• Extracted text
========

# Protection of Fire Pump Wiring



## jar546 (Mar 7, 2019)

In this case you are looking at a service rated fire pump controller and ATS all in one.  The conduit on the right comes from the service meter as the ATS acts as the service disconnect.  The conduit on the right in the back is for the bond to the metal water piping.  The 2 conduits on the left are as follows:

One is the feeder to the fire-pump and the other is the feed from the generator.  This fire pump ATS and controller in one combo is split into 2 cabinets with the service conductors being the only connection on the right side.

The fire pump is within this same room and they are not planning on using any fire rated cable assemblies, hence the conduit for the wires.  With that being said:

You can see that they have encased the PVC conduit in concrete throughout the room except for the last section that feeds into the fire pump ATS/Controller combo.

What conduit(s) is required to be fully encased in concrete all the way to the bottom of the controller/ATS housing even though the pump is in the same room?


----------



## steveray (Mar 7, 2019)

I would assume PVC and not RMC......


----------



## Builder Bob (Mar 7, 2019)

Not correct at all - PVC should not be exposed - conduit should have been encased in concrete minimum of two inches in depth

All conduits including grounding should be encased in concrete.

========

• Data excerpts
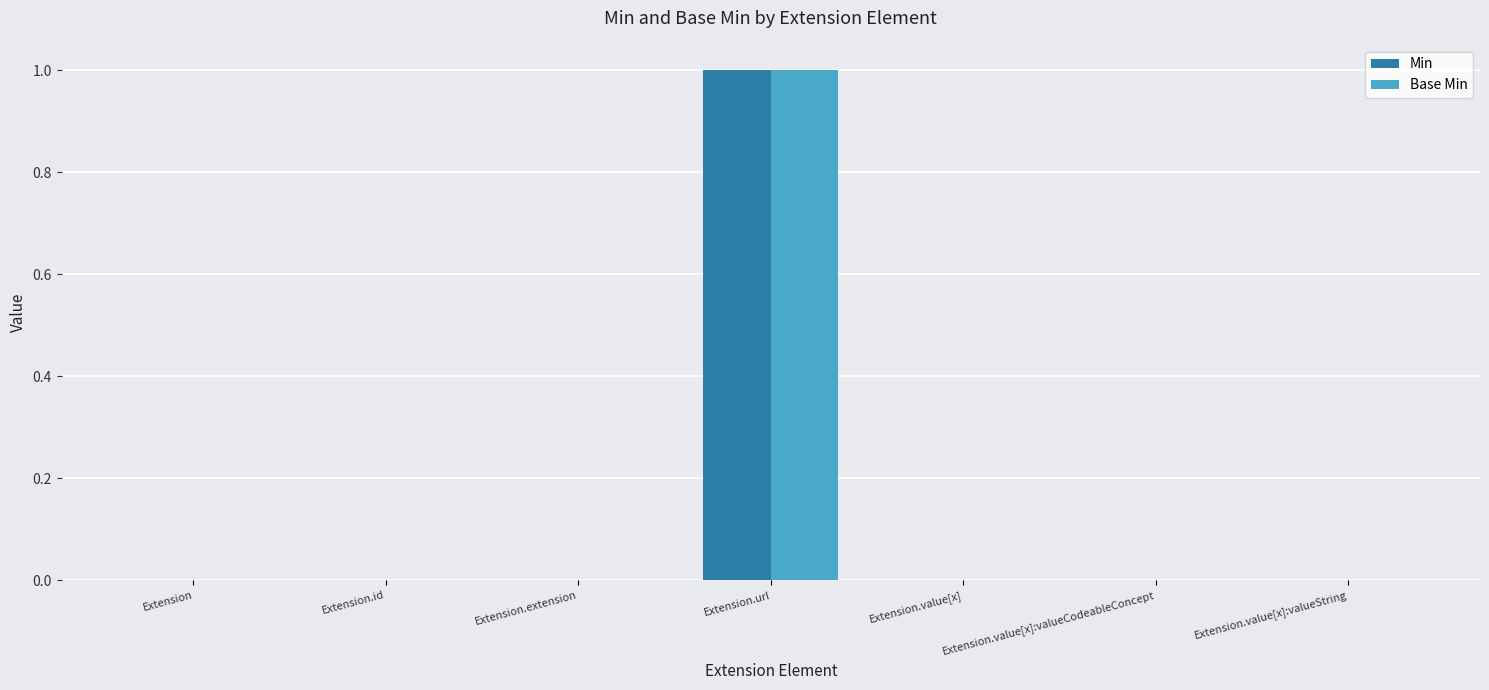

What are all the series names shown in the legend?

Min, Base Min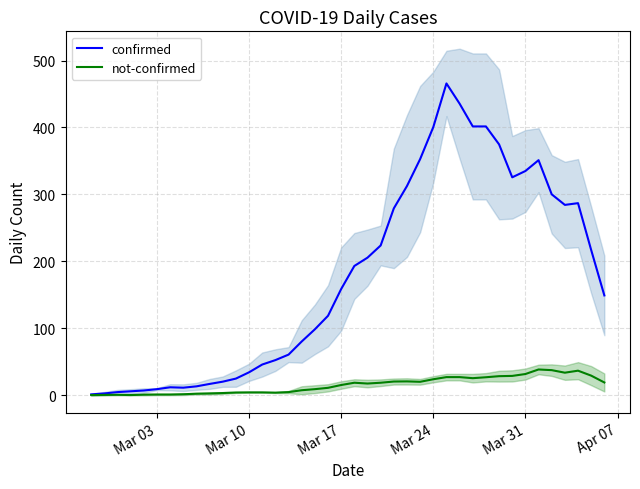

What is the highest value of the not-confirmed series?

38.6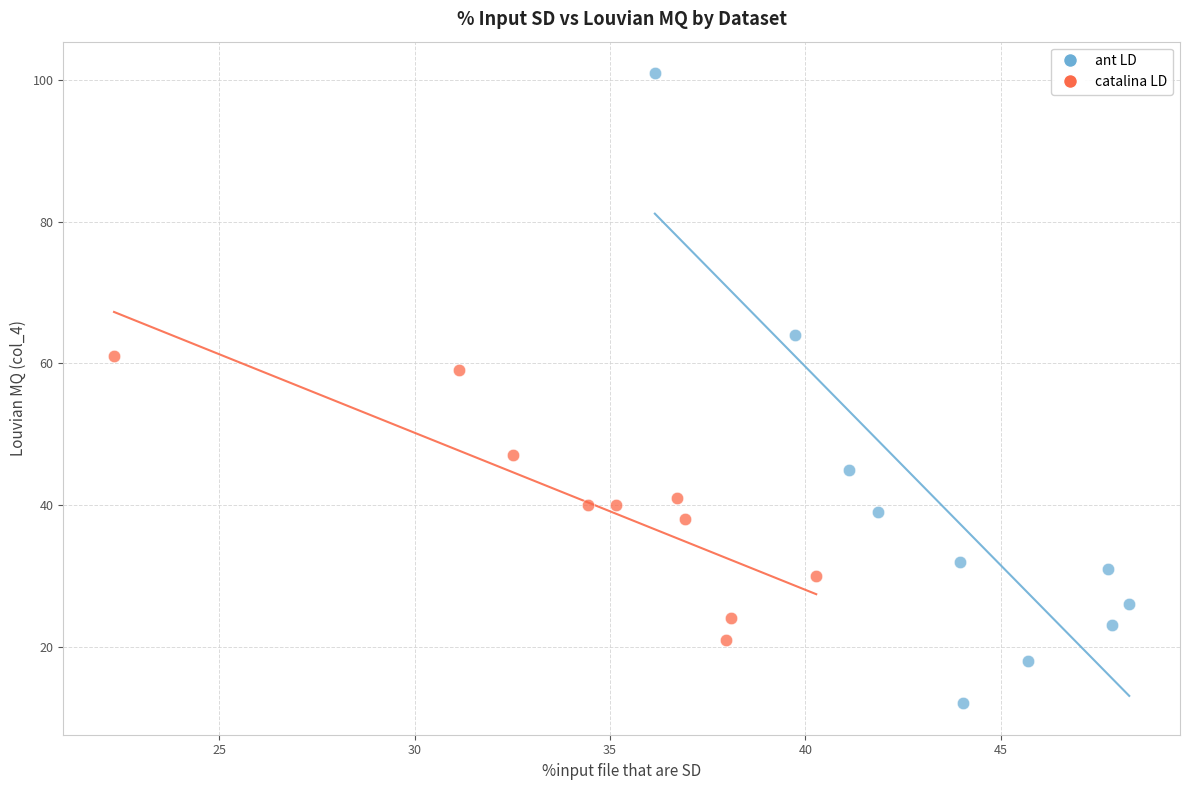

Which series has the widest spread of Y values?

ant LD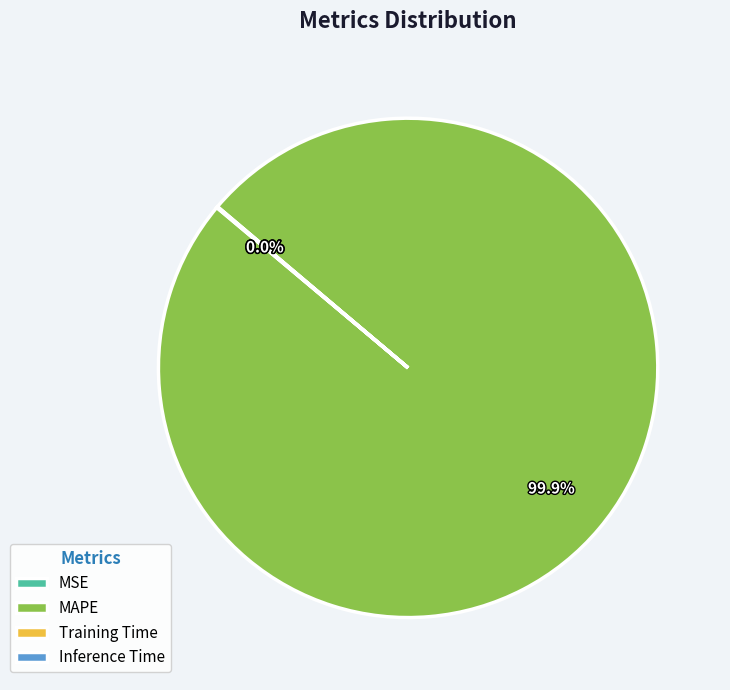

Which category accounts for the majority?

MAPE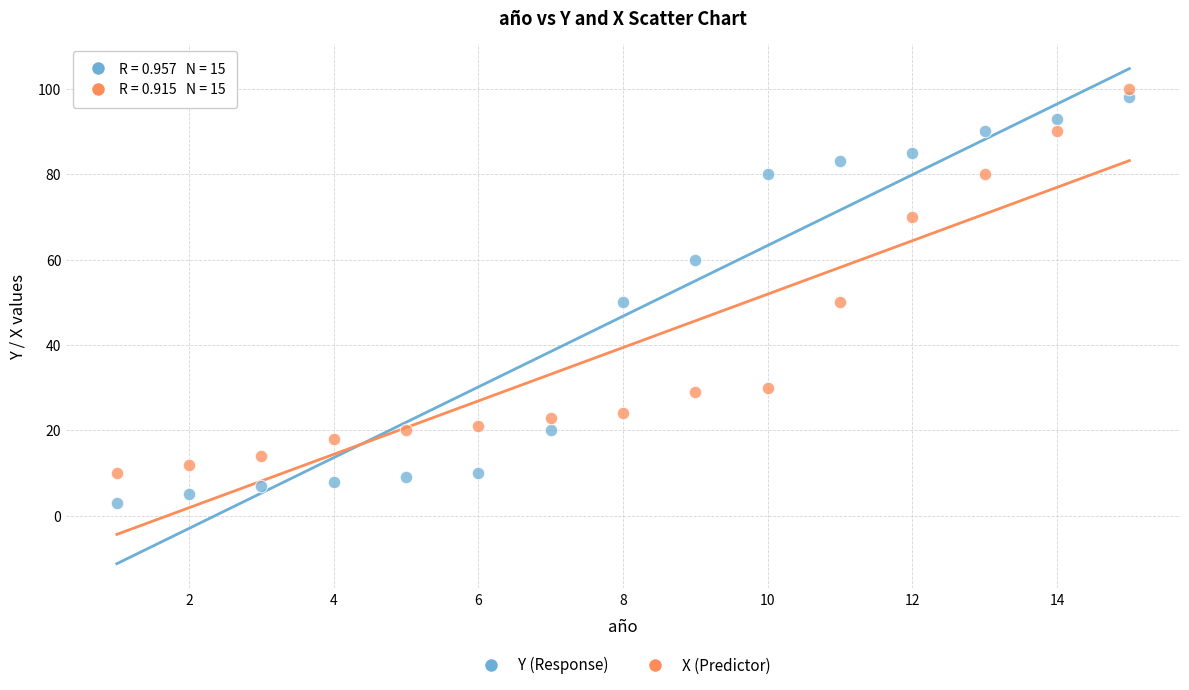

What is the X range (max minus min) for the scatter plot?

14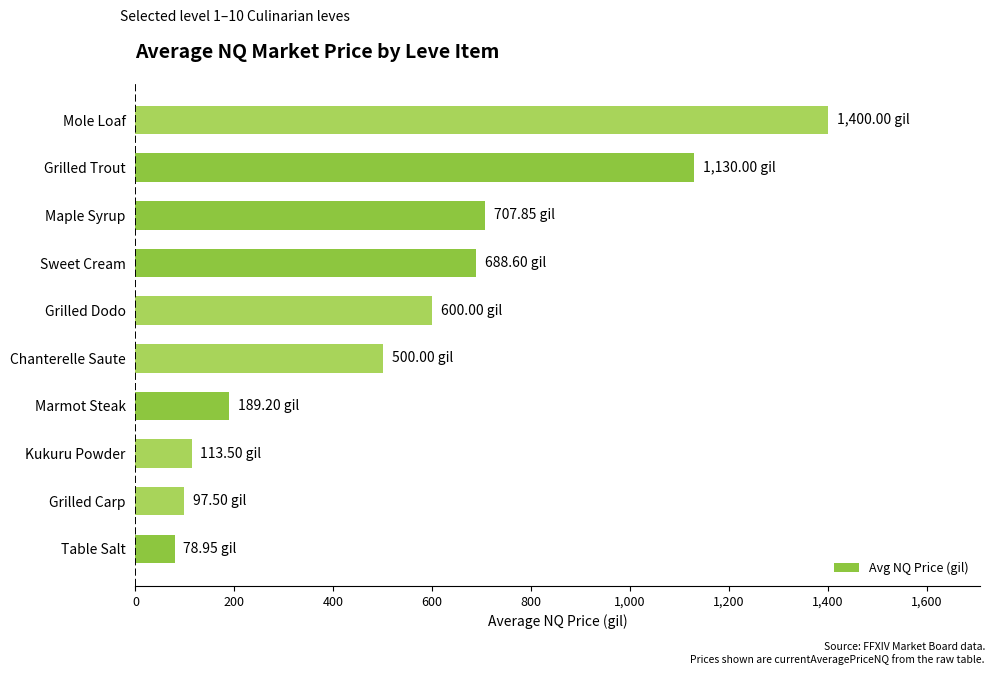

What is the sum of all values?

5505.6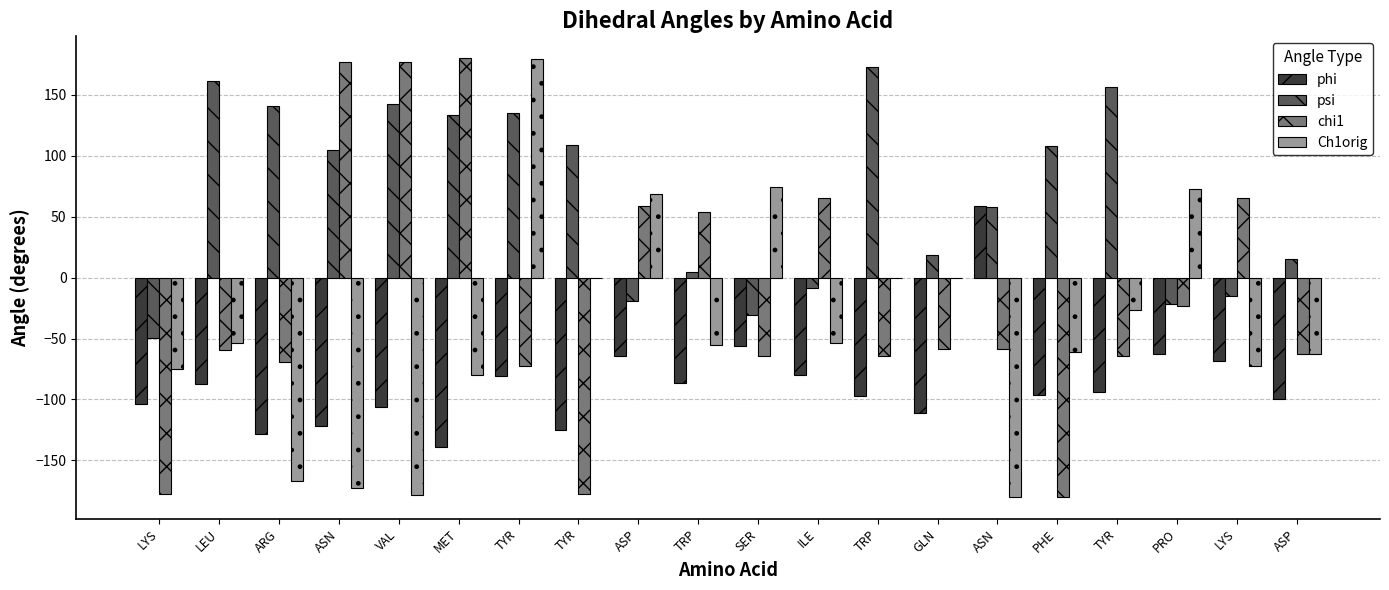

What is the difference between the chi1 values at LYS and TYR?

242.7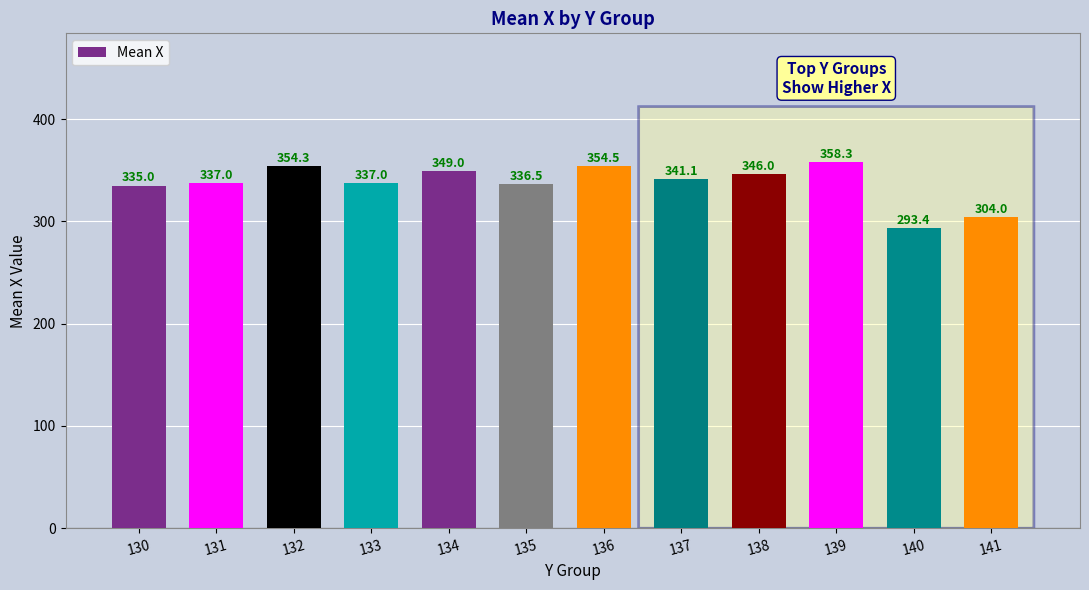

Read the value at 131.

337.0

========

• Task prompt
In the fire pump wiring thread, what minimum depth of concrete encasement does Builder Bob say the conduit should have had? You won't need the listing for this.

• Answer area
A minimum of two inches.